Band you like writes song you don’t like, world fucking ends

14 May

God, what a dick, eh?

Muse, that band you thought were great in 2004 but became less good as they started writing songs catering for music tastes not entirely the same as yours, have ruined everything and betrayed you as both a fan and a friend by releasing a 30-second of a new song, Neutron Star Collision (Love Is Forever).

Expert industry analysts including yourself and people from the same internet forum as you have determined the song is not only too poppy, but signals the horrifying, gore-smeared degradation of their once-glorious ‘alternative’ credibility as musicians.

“It’s ruined Muse for me” one onlooker said. “I mean literally, after I first heard the clip I went back to playing the second half of Origin of Symmetry over and over again and suddenly all the instruments were out of tune and Matt Bellamy had been replaced by a homeless guy on vocals. I’ll never listen to them again after this”.

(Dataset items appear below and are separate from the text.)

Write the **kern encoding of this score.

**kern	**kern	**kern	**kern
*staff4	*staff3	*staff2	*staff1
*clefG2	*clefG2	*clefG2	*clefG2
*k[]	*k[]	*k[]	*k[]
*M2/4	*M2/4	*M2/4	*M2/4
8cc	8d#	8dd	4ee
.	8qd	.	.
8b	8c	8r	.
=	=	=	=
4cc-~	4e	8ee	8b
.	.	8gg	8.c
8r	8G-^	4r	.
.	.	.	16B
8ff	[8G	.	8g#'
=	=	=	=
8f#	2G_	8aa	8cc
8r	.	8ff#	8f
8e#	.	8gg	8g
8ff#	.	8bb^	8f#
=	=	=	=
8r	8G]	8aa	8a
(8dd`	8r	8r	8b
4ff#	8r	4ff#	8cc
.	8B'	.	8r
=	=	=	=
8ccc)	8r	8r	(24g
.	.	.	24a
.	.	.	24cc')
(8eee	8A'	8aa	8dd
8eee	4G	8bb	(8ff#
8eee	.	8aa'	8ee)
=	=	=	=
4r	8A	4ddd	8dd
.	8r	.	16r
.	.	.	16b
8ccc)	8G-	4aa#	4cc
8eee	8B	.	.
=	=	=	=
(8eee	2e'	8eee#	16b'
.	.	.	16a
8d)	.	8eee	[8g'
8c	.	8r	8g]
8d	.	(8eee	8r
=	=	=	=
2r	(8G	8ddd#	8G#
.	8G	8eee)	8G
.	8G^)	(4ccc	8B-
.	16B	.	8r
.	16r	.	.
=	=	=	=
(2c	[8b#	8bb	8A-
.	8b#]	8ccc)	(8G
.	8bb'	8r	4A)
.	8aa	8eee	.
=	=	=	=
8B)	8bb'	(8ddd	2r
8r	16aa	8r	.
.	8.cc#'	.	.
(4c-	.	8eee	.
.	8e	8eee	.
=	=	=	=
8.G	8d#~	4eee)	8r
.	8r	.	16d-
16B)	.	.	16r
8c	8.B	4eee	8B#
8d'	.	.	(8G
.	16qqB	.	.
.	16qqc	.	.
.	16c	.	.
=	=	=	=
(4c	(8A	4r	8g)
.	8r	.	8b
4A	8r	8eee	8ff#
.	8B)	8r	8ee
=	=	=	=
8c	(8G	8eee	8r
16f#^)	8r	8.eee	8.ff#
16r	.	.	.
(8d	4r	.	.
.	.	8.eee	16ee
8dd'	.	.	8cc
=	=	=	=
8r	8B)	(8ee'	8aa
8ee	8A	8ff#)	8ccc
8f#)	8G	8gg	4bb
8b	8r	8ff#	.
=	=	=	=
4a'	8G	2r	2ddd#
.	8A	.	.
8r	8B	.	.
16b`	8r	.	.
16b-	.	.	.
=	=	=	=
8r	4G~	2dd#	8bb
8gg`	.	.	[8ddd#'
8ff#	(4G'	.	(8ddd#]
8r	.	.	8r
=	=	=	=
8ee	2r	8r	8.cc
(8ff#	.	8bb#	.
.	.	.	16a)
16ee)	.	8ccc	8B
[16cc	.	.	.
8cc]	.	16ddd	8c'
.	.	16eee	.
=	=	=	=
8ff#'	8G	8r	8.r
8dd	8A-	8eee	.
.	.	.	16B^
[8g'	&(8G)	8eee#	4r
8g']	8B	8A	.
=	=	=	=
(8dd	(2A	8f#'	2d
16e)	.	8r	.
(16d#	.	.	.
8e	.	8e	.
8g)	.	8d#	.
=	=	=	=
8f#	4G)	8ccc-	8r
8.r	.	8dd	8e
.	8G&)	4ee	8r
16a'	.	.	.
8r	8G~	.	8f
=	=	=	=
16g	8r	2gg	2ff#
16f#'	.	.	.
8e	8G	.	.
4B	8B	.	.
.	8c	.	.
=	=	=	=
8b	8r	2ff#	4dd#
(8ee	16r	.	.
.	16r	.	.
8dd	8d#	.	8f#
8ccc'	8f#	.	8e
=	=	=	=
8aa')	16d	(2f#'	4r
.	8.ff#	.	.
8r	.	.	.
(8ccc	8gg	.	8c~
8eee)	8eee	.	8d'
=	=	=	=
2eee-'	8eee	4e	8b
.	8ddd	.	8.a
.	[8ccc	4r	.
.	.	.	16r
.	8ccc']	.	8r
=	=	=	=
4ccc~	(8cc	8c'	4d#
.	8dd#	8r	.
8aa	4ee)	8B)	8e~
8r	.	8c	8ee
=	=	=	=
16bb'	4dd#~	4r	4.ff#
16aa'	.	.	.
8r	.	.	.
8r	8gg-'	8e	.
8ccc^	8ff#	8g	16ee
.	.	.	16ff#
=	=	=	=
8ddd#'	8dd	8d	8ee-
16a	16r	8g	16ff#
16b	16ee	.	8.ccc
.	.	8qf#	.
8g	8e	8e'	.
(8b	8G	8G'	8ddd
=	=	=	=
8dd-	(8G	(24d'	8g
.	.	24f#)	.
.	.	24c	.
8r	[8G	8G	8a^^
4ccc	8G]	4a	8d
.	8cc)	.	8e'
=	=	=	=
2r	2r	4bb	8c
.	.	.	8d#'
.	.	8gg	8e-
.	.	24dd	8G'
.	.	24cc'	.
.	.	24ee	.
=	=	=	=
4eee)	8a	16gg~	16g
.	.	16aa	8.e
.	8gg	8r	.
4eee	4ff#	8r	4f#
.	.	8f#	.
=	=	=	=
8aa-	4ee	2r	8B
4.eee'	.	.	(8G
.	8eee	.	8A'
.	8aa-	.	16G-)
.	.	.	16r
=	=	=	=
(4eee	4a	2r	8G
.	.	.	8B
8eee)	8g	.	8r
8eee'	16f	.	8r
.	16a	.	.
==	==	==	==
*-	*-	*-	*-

President of the United States Barack Obama, who claims to have been a fan since Dom Howard’s sister lent him the Muscle Museum EP, was so enraged by the fact that Neutron Star Collision didn’t meet his arbitrary standard of unusualness that he started nuclear war, launching seven atomic missiles at Teignmouth in retaliation for the 30-second clip.

“I wish it didn’t have to come to this, but…come on, I was at the Earl’s Court gig, man. I bought TWO T-shirts, and now they do this to me? I will not tolerate treachery like this.”

The UN has demanded an explanation as to why the song sucks, and also why they don’t play Dead Star anymore when it’s blatantly their best “heavy” song. Early reports suggest it’s not your cup of tea due to it being part of the soundtrack for the film Eclipse, a film sure to be rubbish and no-one even wanted in the first place whilst somehow simultaneously attracting millions of fans, many of which will now start liking the same bands as you, and we can’t have that now can we. Rumours indicate that simple association with the film creates a magical shite-ifying aura which has supposedly already engulfed Muse, making them bad songwriters, boring live and prone to stealing your wallet and always taking the last few Pringles out of the tube.